Real and imagined horror scare me.

Margot Kinberg said...

Patti - Interesting question as ever. I generally don't have a problem staying outside a story in terms of feeling threatened. I can get drawn in in terms of caring deeply about the characters, though...

Todd Mason said...

The experience of horror in art is a controlled dose, compared to the experience of horror in unfiltered life, whether in literature or drama or the visual arts or music. Horror is about dealing with the ultimate facts of life, which is that it will be taken from us, and those around us...and it does so more immediately than any other mode in art, even realistic suspense, since horror can play with archetypes and metaphors that hook even more deeply into our psyches.

I remain impressed that you, Patti, find film in a theater so much more immediate than literature, which in turn is more engaging than drama on television. How does suspense or horror "live" theater grab you? Do the less eye-fooling conventions of the stage make it more removed/controlled?

Todd Mason said...

So, I feel empathy for characters in well-drawn situations. I feel the frisson when faced with good art in this mode.

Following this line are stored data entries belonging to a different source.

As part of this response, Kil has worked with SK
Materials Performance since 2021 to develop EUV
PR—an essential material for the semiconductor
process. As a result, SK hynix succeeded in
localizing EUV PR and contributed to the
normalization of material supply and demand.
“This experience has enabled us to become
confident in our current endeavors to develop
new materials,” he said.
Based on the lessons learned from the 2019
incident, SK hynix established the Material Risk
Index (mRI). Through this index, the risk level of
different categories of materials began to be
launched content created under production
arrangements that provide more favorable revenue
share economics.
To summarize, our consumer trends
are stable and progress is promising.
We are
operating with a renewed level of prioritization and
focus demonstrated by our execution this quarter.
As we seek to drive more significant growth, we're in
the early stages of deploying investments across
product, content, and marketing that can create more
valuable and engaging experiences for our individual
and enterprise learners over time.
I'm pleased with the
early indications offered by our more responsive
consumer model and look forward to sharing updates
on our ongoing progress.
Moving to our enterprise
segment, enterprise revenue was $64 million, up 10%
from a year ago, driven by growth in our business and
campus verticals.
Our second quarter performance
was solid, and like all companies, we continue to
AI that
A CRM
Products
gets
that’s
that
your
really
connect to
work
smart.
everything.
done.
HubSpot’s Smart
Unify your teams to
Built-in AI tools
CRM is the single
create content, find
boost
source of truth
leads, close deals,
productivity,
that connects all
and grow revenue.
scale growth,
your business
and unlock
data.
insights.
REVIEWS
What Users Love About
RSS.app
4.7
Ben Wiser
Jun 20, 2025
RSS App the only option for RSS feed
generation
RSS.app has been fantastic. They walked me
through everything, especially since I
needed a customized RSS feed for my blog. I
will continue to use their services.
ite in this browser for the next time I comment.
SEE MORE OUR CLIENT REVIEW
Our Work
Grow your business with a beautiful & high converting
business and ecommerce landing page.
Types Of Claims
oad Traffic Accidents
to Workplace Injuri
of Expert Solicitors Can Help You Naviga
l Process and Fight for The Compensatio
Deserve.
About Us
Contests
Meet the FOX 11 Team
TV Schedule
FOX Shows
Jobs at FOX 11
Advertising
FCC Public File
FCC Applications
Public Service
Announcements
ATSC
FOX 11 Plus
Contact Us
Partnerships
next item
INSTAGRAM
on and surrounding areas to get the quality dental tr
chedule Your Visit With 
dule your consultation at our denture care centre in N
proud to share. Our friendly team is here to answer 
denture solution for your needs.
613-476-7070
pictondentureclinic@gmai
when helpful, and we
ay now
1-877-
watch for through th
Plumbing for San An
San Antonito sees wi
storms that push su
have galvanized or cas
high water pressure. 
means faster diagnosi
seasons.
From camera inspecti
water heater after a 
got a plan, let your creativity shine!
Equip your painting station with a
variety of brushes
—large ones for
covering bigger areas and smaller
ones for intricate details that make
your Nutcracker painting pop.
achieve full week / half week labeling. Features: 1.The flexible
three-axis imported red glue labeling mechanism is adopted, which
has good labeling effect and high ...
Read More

pattinase (abbott) said...

I have only seen a few "scary" plays but visual images are more scary to me than reading about them. The scariest play I saw was WAIT UNTIL DARK, I think.

Todd Mason said...

The notion that horror is just blood and guts is silly. There are no kinder words for it, though plenty of stronger ones. One might as well say that all westerns are shootouts on the street.

Todd Mason said...

I remember how good my high-school friend Steven Durost was in an amateur production of "The Black Cat", the Poe story as playlet. Even with typical hesitancy and such from those around him, his talent and commitment as the besieged murderer carried the day. I've only seen a little "legit" theater devoted to suspense or horror, too, but that was memorable.